Not only do I love to hunt but I love to cook wild game that I have hunted myself. There is no better quality time spent in the woods, on a duck pond, or walking upland fields with family and friends. The camaraderie, the laughter, the outdoors, and nature are heightened when you are alert to the sounds and sights of the hunted. The thrill of the success and even of the failure gives one a huge connection to the land and where we all came from. What would our country be without the wild game that sustained our forefathers? How is it that so many of us have lost our connection to the land? Does the best food really come wrapped in plastic from the grocery store?
I have spent so many early mornings and late afternoons in pursuit of wild game. Not always successful but enough to keep me returning to try again. I will only hunt what I plan to cook and eat myself. I have shared game dinners with family and friends that share in the love of wild foods and some that are trying it for the first time. It is true that some game has to be cooked differently than store bought meats, but it isn’t complicated either. Wild game tends to lack the fat that domestic meat has, therefore, you cannot overcook it or it will dried out. If cooked properly there is nothing better, not to mention it is hormone and anti-biotic free and organic in every way possible, Pure natural food.

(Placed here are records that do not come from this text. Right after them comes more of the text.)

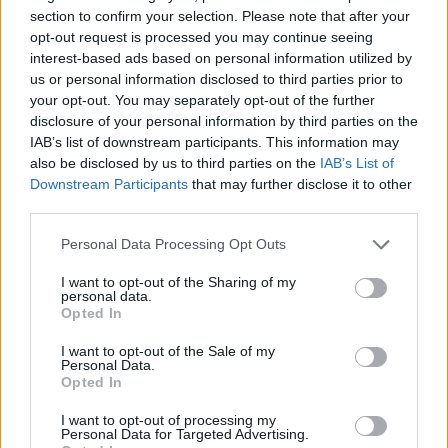
section to confirm your selection. Please note that after your
opt-out request is processed you may continue seeing
interest-based ads based on personal information utilized by
us or personal information disclosed to third parties prior to
your opt-out. You may separately opt-out of the further
disclosure of your personal information by third parties on the
IAB’s list of downstream participants. This information may
also be disclosed by us to third parties on the
IAB’s List of
Downstream Participants
that may further disclose it to other
third parties.
Please note that this website/app uses one or more Google
Personal Data Processing Opt Outs
services and may gather and store information including but
not limited to your visit or usage behaviour. You may click to
I want to opt-out of the Sharing of my
personal data.
grant or deny consent to Google and its third-party tags to
Opted In
use your data for below specified purposes in below Google
consent section.
I want to opt-out of the Sale of my
Personal Data.
Opted In
I want to opt-out of processing my
Personal Data for Targeted Advertising.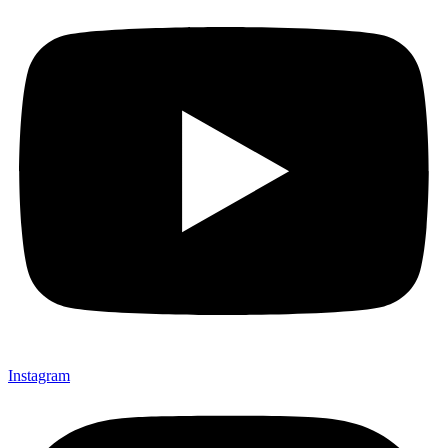
Instagram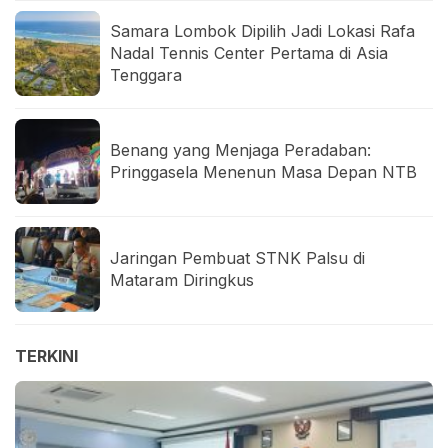
Samara Lombok Dipilih Jadi Lokasi Rafa
Nadal Tennis Center Pertama di Asia
Tenggara
Benang yang Menjaga Peradaban:
Pringgasela Menenun Masa Depan NTB
Jaringan Pembuat STNK Palsu di
Mataram Diringkus
TERKINI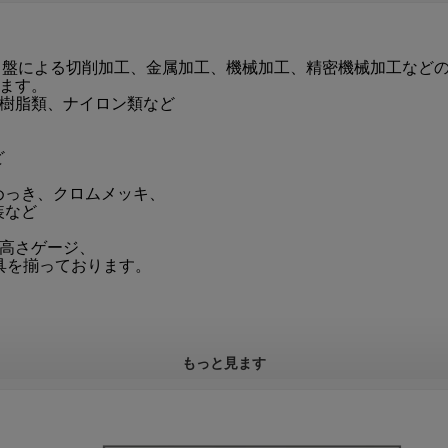
ス盤による切削加工、金属加工、機械加工、精密機械加工など
ます。
、樹脂類、ナイロン類など
ど
めっき、クロムメッキ、
装など
、高さゲージ、
具を揃っております。
もっと見ます
 、サンプル提供:有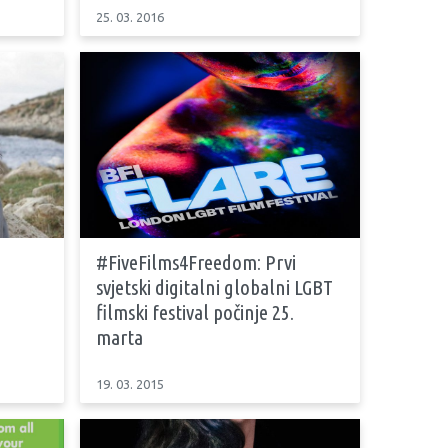
25. 03. 2016
#FiveFilms4Freedom: Prvi
svjetski digitalni globalni LGBT
filmski festival počinje 25.
marta
19. 03. 2015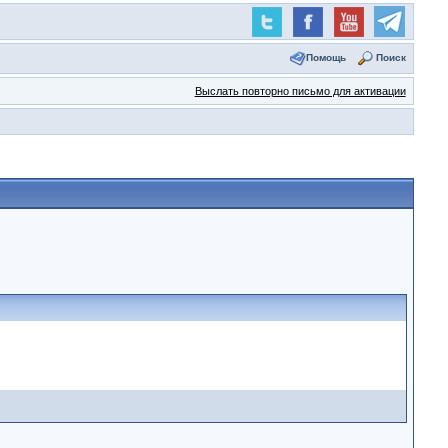
Помощь
Поиск
Выслать повторно письмо для активации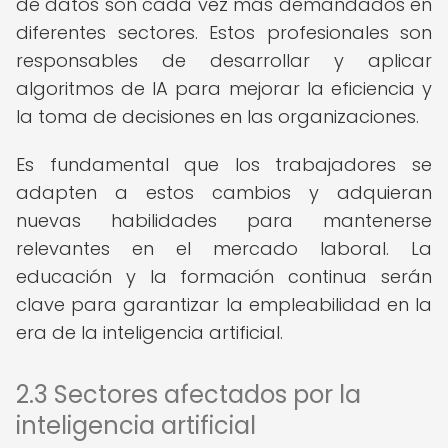
de datos son cada vez más demandados en
diferentes sectores. Estos profesionales son
responsables de desarrollar y aplicar
algoritmos de IA para mejorar la eficiencia y
la toma de decisiones en las organizaciones.
Es fundamental que los trabajadores se
adapten a estos cambios y adquieran
nuevas habilidades para mantenerse
relevantes en el mercado laboral. La
educación y la formación continua serán
clave para garantizar la empleabilidad en la
era de la inteligencia artificial.
2.3 Sectores afectados por la
inteligencia artificial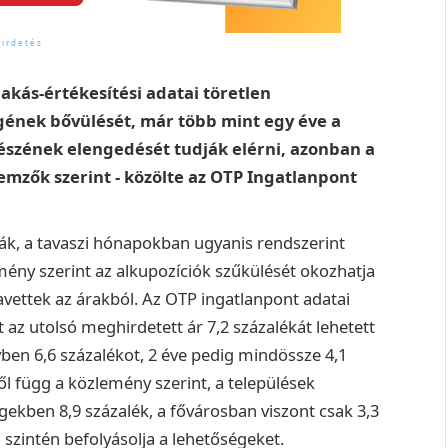
akás-értékesítési adatai töretlen
gének bővülését, már több mint egy éve a
észének elengedését tudják elérni, azonban a
mzők szerint - közölte az OTP Ingatlanpont
ták, a tavaszi hónapokban ugyanis rendszerint
mény szerint az alkupozíciók szűkülését okozhatja
zavettek az árakból. Az OTP ingatlanpont adatai
 az utolsó meghirdetett ár 7,2 százalékát lehetett
ben 6,6 százalékot, 2 éve pedig mindössze 4,1
 függ a közlemény szerint, a települések
gekben 8,9 százalék, a fővárosban viszont csak 3,3
 szintén befolyásolja a lehetőségeket.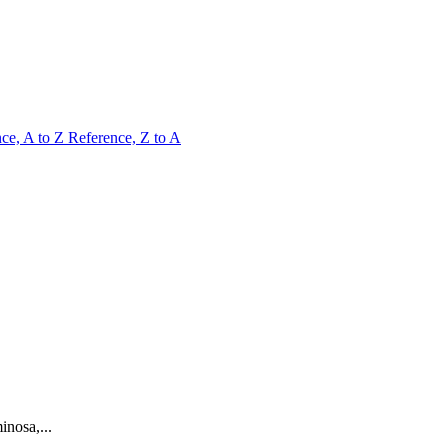
ce, A to Z
Reference, Z to A
inosa,...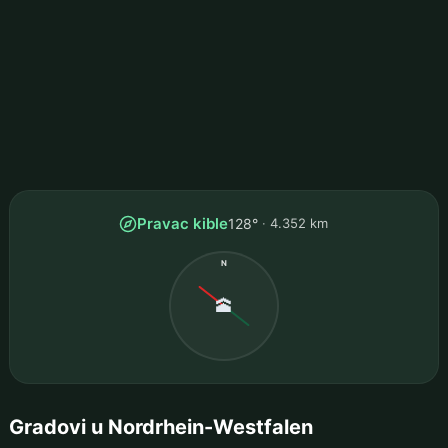
Pravac kible
128°
4.352 km
N
🕋
Gradovi u Nordrhein-Westfalen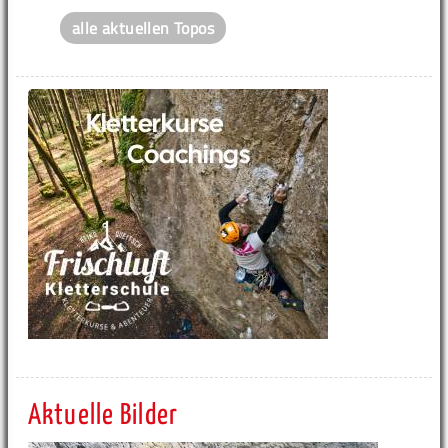
alle aktuellen Topos
Aktuelle Bilder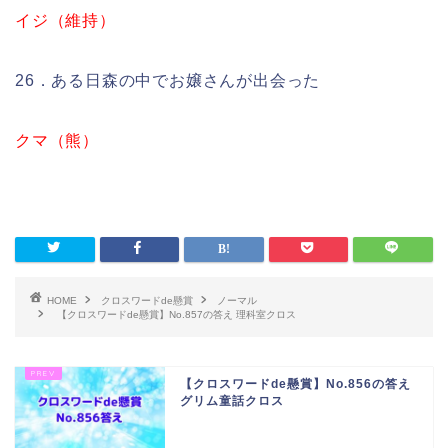
イジ（維持）
26．ある日森の中でお嬢さんが出会った
クマ（熊）
HOME
クロスワードde懸賞
ノーマル
【クロスワードde懸賞】No.857の答え 理科室クロス
【クロスワードde懸賞】No.856の答え
グリム童話クロス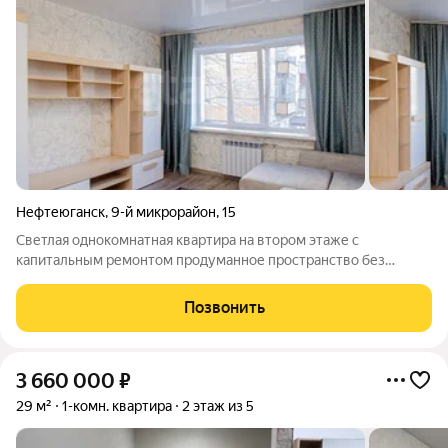
Нефтеюганск
,
9-й микрорайон
,
15
Светлая однокомнатная квартира на втором этаже с
капитальным ремонтом продуманное пространство без
лишних хлопот. Внутри выровнены стены и полы, полностью
заменены коммуникации и радиаторные батареи,
Позвонить
совмещённый санузел аккуратно выложен кафелем.
3 660 000
₽
29 м²
1-комн. квартира
2 этаж из 5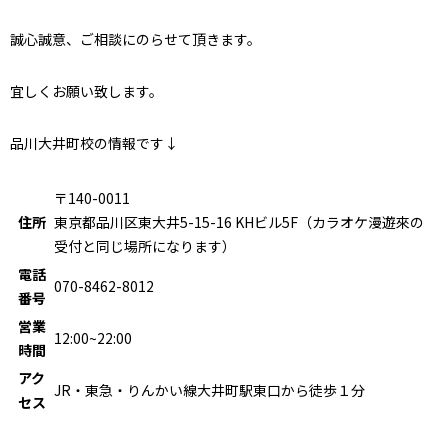
誠心誠意、ご相談にのらせて頂きます。
宜しくお願い致します。
品川大井町校の情報です↓
〒140-0011
住所
東京都品川区東大井5-15-16 KHビル5F（カラオケ漫遊來の
受付と同じ場所になります）
電話
070-8462-8012
番号
営業
12:00~22:00
時間
アク
JR・東急・りんかい線大井町駅東口から徒歩１分
セス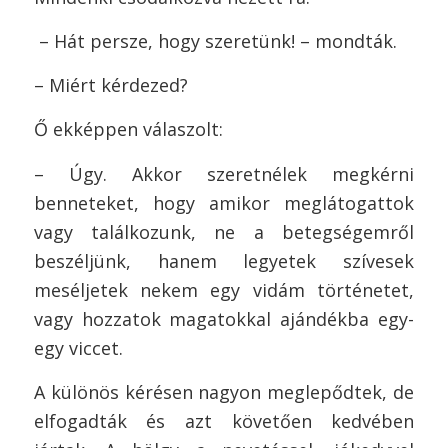
– Hát persze, hogy szeretünk! – mondták.
– Miért kérdezed?
Ő ekképpen válaszolt:
– Úgy. Akkor szeretnélek megkérni
benneteket, hogy amikor meglátogattok
vagy találkozunk, ne a betegségemről
beszéljünk, hanem legyetek szívesek
meséljetek nekem egy vidám történetet,
vagy hozzatok magatokkal ajándékba egy-
egy viccet.
A különös kérésen nagyon meglepődtek, de
elfogadták és azt követően kedvében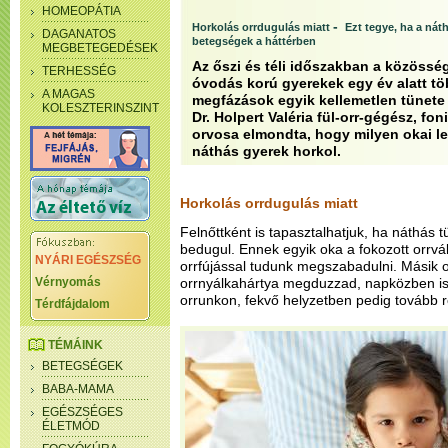
HOMEOPÁTIA
-
Horkolás orrdugulás miatt
Ezt tegye, ha a nát
DAGANATOS
betegségek a háttérben
MEGBETEGEDÉSEK
Az őszi és téli időszakban a közöss
TERHESSÉG
óvodás korú gyerekek egy év alatt tö
A MAGAS
megfázások egyik kellemetlen tünete 
KOLESZTERINSZINT
Dr. Holpert Valéria fül-orr-gégész, fo
orvosa elmondta, hogy milyen okai le
náthás gyerek horkol.
Horkolás orrdugulás miatt
Felnőttként is tapasztalhatjuk, ha náthás 
bedugul. Ennek egyik oka a fokozott orrvá
NYÁRI EGÉSZSÉG
orrfújással tudunk megszabadulni. Másik 
Vérnyomás
orrnyálkahártya megduzzad, napközben i
orrunkon, fekvő helyzetben pedig tovább r
Térdfájdalom
TÉMÁINK
BETEGSÉGEK
BABA-MAMA
EGÉSZSÉGES
ÉLETMÓD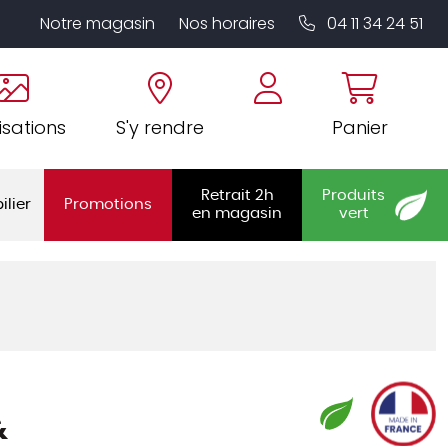
Notre magasin
Nos horaires
04 11 34 24 51
isations
S'y rendre
Panier
Retrait 2h
Produits
ilier
Promotions
en magasin
vert
&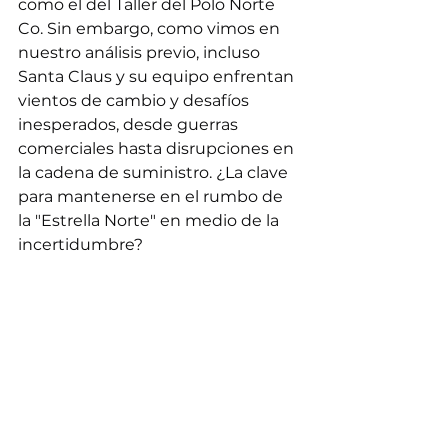
como el del Taller del Polo Norte 
Co. Sin embargo, como vimos en 
nuestro análisis previo, incluso 
Santa Claus y su equipo enfrentan 
vientos de cambio y desafíos 
inesperados, desde guerras 
comerciales hasta disrupciones en 
la cadena de suministro. ¿La clave 
para mantenerse en el rumbo de 
la "Estrella Norte" en medio de la 
incertidumbre? 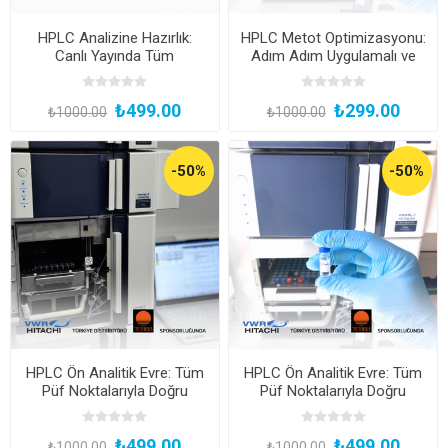
HPLC Analizine Hazırlık:
HPLC Metot Optimizasyonu:
Canlı Yayında Tüm
Adım Adım Uygulamalı ve
Detaylarıyla!
Çevrimiçi Canlı Yayın
₺499.00
₺299.00
₺1000.00
₺1000.00
-50%
-50%
HPLC Ön Analitik Evre: Tüm
HPLC Ön Analitik Evre: Tüm
Püf Noktalarıyla Doğru
Püf Noktalarıyla Doğru
Standart ve Numune
Standart ve Numune
Hazırlığı
Hazırlığı
₺499.00
₺499.00
₺1000.00
₺1000.00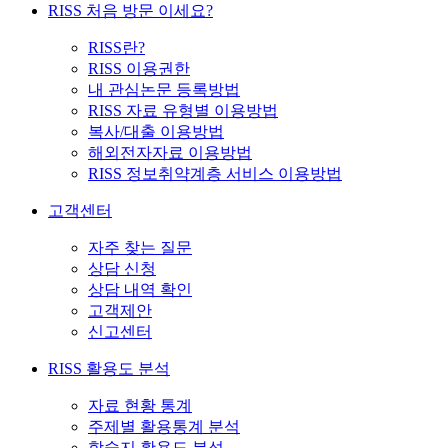
RISS 처음 방문 이세요?
RISS란?
RISS 이용권한
내 관심논문 등록방법
RISS 자료 유형별 이용방법
복사/대출 이용방법
해외전자자료 이용방법
RISS 정보취약계층 서비스 이용방법
고객센터
자주 찾는 질문
상담 신청
상담 내역 확인
고객제안
신고센터
RISS 활용도 분석
자료 현황 통계
주제별 활용통계 분석
학술지 활용도 분석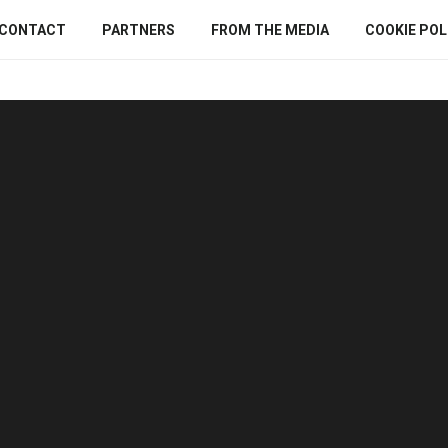
CONTACT
PARTNERS
FROM THE MEDIA
COOKIE POLI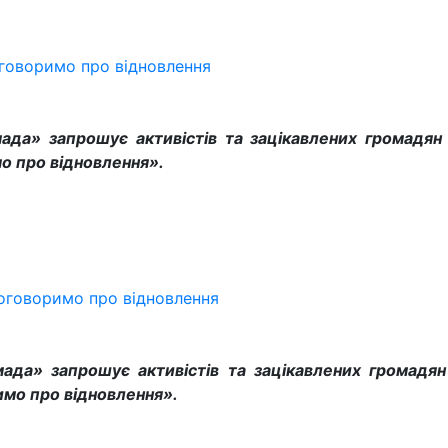
оговоримо про відновлення
мада» запрошує активістів та зацікавлених громадян 
о про відновлення».
поговоримо про відновлення
мада» запрошує активістів та зацікавлених громадян
имо про відновлення».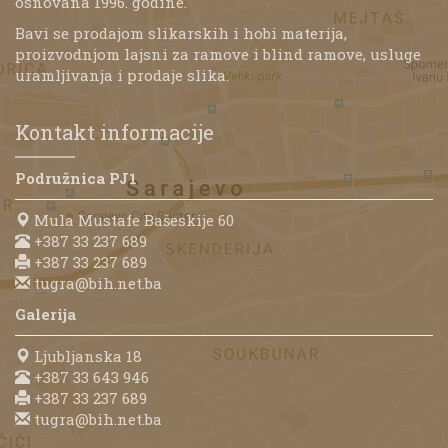
osnovana 1996. godine.
Bavi se prodajom slikarskih i hobi materija,
proizvodnjom lajsni za ramove i blind ramove, usluge
uramljivanja i prodaje slika.
Kontakt informacije
Podružnica PJ1
Mula Mustafe Bašeskije 60
+387 33 237 689
+387 33 237 689
tugra@bih.net.ba
Galerija
Ljubljanska 18
+387 33 643 946
+387 33 237 689
tugra@bih.net.ba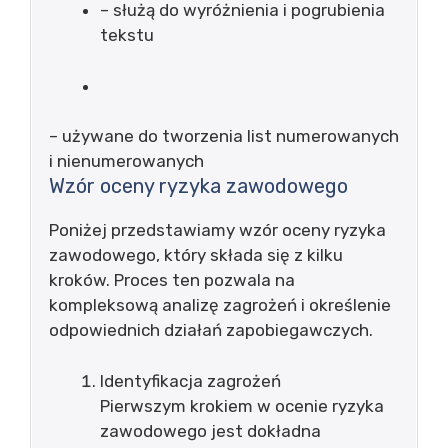
– służą do wyróżnienia i pogrubienia
tekstu
– używane do tworzenia list numerowanych
i nienumerowanych
Wzór oceny ryzyka zawodowego
Poniżej przedstawiamy wzór oceny ryzyka
zawodowego, który składa się z kilku
kroków. Proces ten pozwala na
kompleksową analizę zagrożeń i określenie
odpowiednich działań zapobiegawczych.
Identyfikacja zagrożeń
Pierwszym krokiem w ocenie ryzyka
zawodowego jest dokładna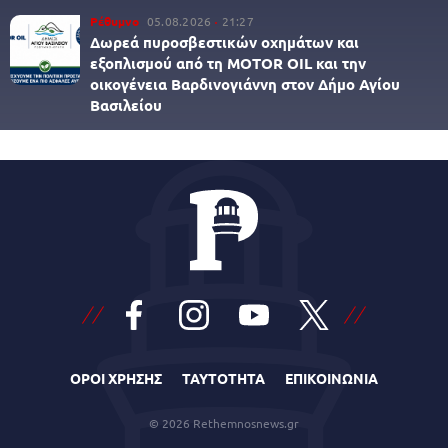
Ρέθυμνο
05.08.2026
21:27
Δωρεά πυροσβεστικών οχημάτων και
εξοπλισμού από τη MOTOR OIL και την
οικογένεια Βαρδινογιάννη στον Δήμο Αγίου
Βασιλείου
ΟΡΟΙ ΧΡΗΣΗΣ
ΤΑΥΤΟΤΗΤΑ
ΕΠΙΚΟΙΝΩΝΙΑ
© 2026 Rethemnosnews.gr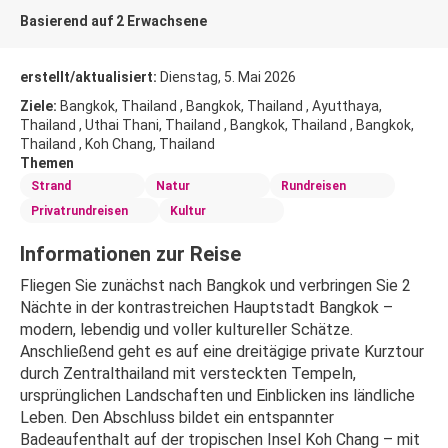
Basierend auf 2 Erwachsene
erstellt/aktualisiert:
Dienstag, 5. Mai 2026
Ziele:
Bangkok, Thailand , Bangkok, Thailand , Ayutthaya,
Thailand , Uthai Thani, Thailand , Bangkok, Thailand , Bangkok,
Thailand , Koh Chang, Thailand
Themen
Strand
Natur
Rundreisen
Privatrundreisen
Kultur
Informationen zur Reise
Fliegen Sie zunächst nach Bangkok und verbringen Sie 2 
Nächte in der kontrastreichen Hauptstadt Bangkok – 
modern, lebendig und voller kultureller Schätze. 
Anschließend geht es auf eine dreitägige private Kurztour 
durch Zentralthailand mit versteckten Tempeln, 
ursprünglichen Landschaften und Einblicken ins ländliche 
Leben. Den Abschluss bildet ein entspannter 
Badeaufenthalt auf der tropischen Insel Koh Chang – mit 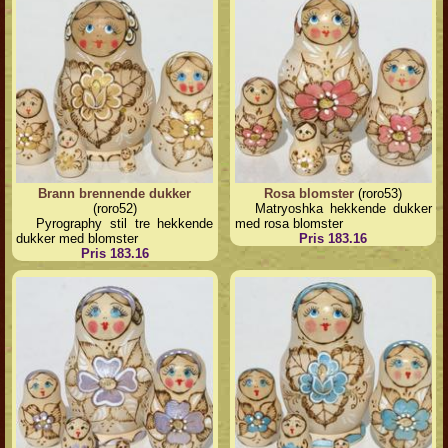
Brann brennende dukker
Rosa blomster
(roro53)
(roro52)
Matryoshka hekkende dukker
Pyrography stil tre hekkende
med rosa blomster
dukker med blomster
Pris 183.16
Pris 183.16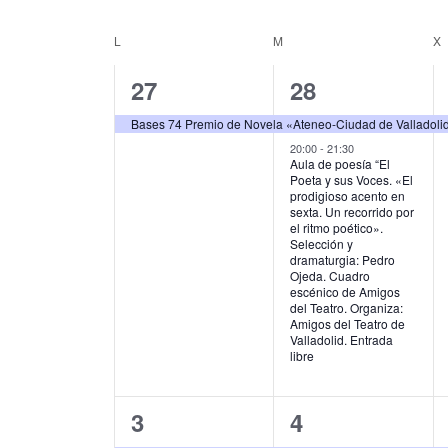
u
S
g
c
e
L
LUNES
M
MARTES
X
C
e
l
a
l
e
a
1
2
27
28
c
a
c
p
c
l
e
e
i
Bases 74 Premio de Novela «Ateneo-Ciudad de Valladoli
a
i
e
l
v
v
20:00
-
21:30
o
ó
Aula de poesía “El
a
n
Poeta y sus Voces. «El
n
e
e
b
a
n
prodigioso acento en
r
l
sexta. Un recorrido por
d
n
n
d
a
el ritmo poético».
a
Selección y
c
f
t
t
a
dramaturgia: Pedro
e
l
e
Ojeda. Cuadro
o
o
r
a
c
escénico de Amigos
b
v
del Teatro. Organiza:
h
,
s
i
Amigos del Teatro de
e
a
ú
Valladolid. Entrada
.
.
,
libre
o
s
B
u
d
q
s
1
1
3
4
e
c
u
a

I have adapted a lot of my conventional recipes and applied it to wild game. I love to prepare a game dinner with everything form upland birds and waterfowl to venison. All cooked in different ways with different sauces and flavors. I recently spent a day in the fields with a friend hunting pheasant and chukar. After a beautiful late fall day in the field I returned with a cooler of game birds, it was time to cook! I prepared pheasant schnitzel, seared mallard breast, chukar grilled with a sweet pepper glaze, red cabbage, spaetzel and wild rice! What a feast! My sister had never really had wild duck breast and she enjoyed the perfectly cooked pinkness of the meat drizzled with a raspberry balsamic reduction. Everything paired so well and it was nothing less then gourmet. Another successful and delicious game dinner.